When the LGBTQ decision was announced last June, the Wall Street Journal wrote a disapproving editorial with the headline, “Another Win for the Kagan Court.”
That headline hyperbole may not reemerge with the new 6-3 bench.
Breyer also has a background in strategic compromise. The 1994 Clinton appointee served as a Senate committee counsel, before becoming a federal appeals court judge. Breyer rarely passes up the chance to recount the mantra of his former boss Massachusetts Sen. Ted Kennedy about sharing credit to achieve a goal.
Breyer, who before Covid-era isolation walked the halls and dropped in on colleagues, said he believes in talking out differences when possible and accepting a portion of what he wants to attain a satisfactory majority.
“That is why I don’t like dissents. … A dissent is a failure,” he told a video audience
of the National Asian Pacific American Bar Association in November.
Breyer’s overall ideology was more moderate than that of fellow Clinton appointee Ginsburg, which likely made it easier for him to work with Roberts to bridge differences.

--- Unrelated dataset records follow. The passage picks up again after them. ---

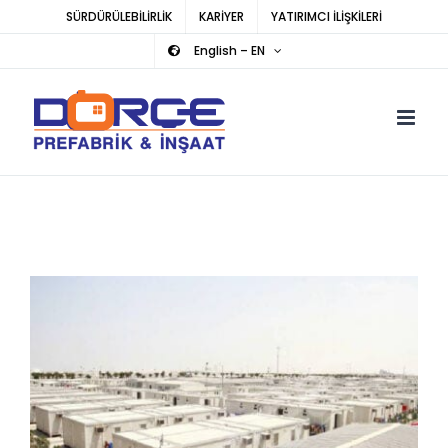
Skip
SÜRDÜRÜLEBİLİRLİK
KARİYER
YATIRIMCI İLİŞKİLERİ
to
English – EN
content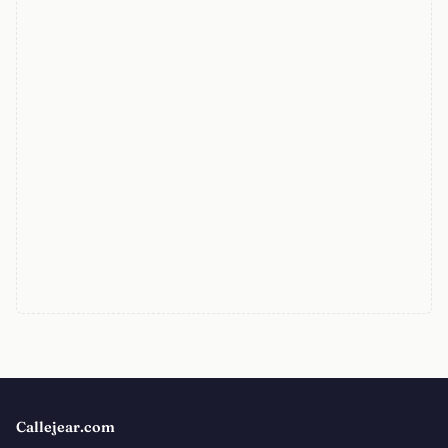
Callejear.com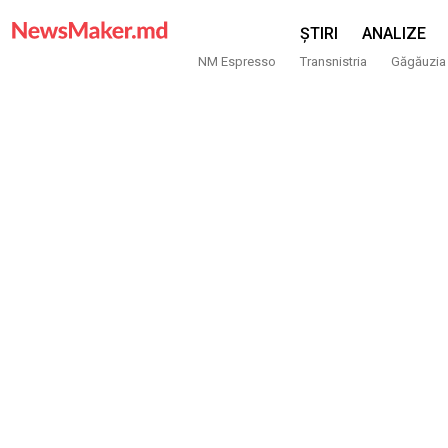
ȘTIRI
ANALIZE
NM Espresso
Transnistria
Găgăuzia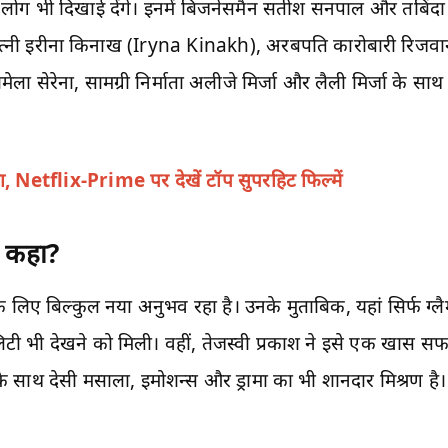
लोग भी दिखाई देंगे। इनमें बिजनेसमैन सतीश सनपाल और तबिंदा स
्नी इरीना किनाख (Iryna Kinakh), अरबपति कारोबारी रिज
ला सेरेना, सामग्री निर्माता अलीजे मिर्जा और लैली मिर्जा के सा
 Netflix-Prime पर देखें टॉप सुपरहिट फिल्में
ा कहा?
 लिए बिल्कुल नया अनुभव रहा है। उनके मुताबिक, यहां सिर्फ ग्लै
 भी देखने को मिली। वहीं, तेजस्वी प्रकाश ने इसे एक खास सफर
े साथ देसी मसाला, इमोशन्स और ड्रामा का भी शानदार मिश्रण है।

Sotomayor, on the other hand, rivaled Ginsburg for the most liberal justice. The 2009 Obama appointee has rarely shied from dissents that cast shame on her colleagues in the majority.
One of her strongest this year occurred in February when the court by a 5-4 vote let the Trump administration begin denying immigrants green cards based on their need for even occasional public assistance, such as food stamps.
The administration persuaded the conservative majority to allow enforcement of the new policy, reversing a lower court injunction while the policy was challenged.
“It is hard to say what is more troubling,” Sotomayor, the court’s first Latina justice, wrote
, “that the Government would seek this extraordinary relief seemingly as a matter of course, or that the Court would grant it.”
In the statement signed alone, she said the court had not been so generous toward death row inmates who asked for emergency stays as execution dates approached. “I fear that this disparity in treatment erodes the fair and balanced decisionmaking process that this Court must strive to protect.”
The question for this 2020-2021 session is whether Sotomayor remains mostly alone in heated court battles, or if Kagan and Breyer find the new middle ground a bridge too far. They may, in turn, opt for their own dissents without restraint.